TASK INSTRUCTIONS: Give the text lines of the data below as a JSON list of strings, one string per line, skipping blank lines. Leave any images out of the answer.

--- RECORDS SHOWN Enclosed Below ---

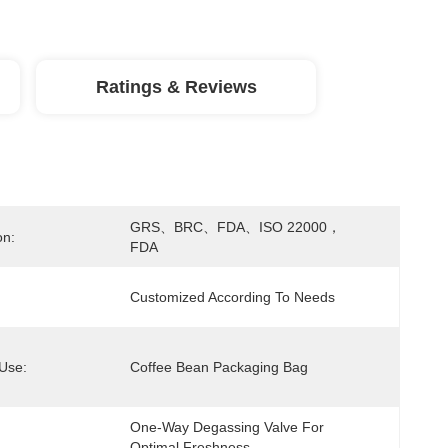
Ratings & Reviews
GRS、BRC、FDA、ISO 22000，
on:
FDA
Customized According To Needs
 Use:
Coffee Bean Packaging Bag
One-Way Degassing Valve For 
Optimal Freshness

--- End of Enclosed RECORDS SHOWN ---

EXPECTED ANSWER:
[
  "Ratings & Reviews",
  "GRS、BRC、FDA、ISO 22000，",
  "on:",
  "FDA",
  "Customized According To Needs",
  " Use:",
  "Coffee Bean Packaging Bag",
  "One-Way Degassing Valve For ",
  "Optimal Freshness"
]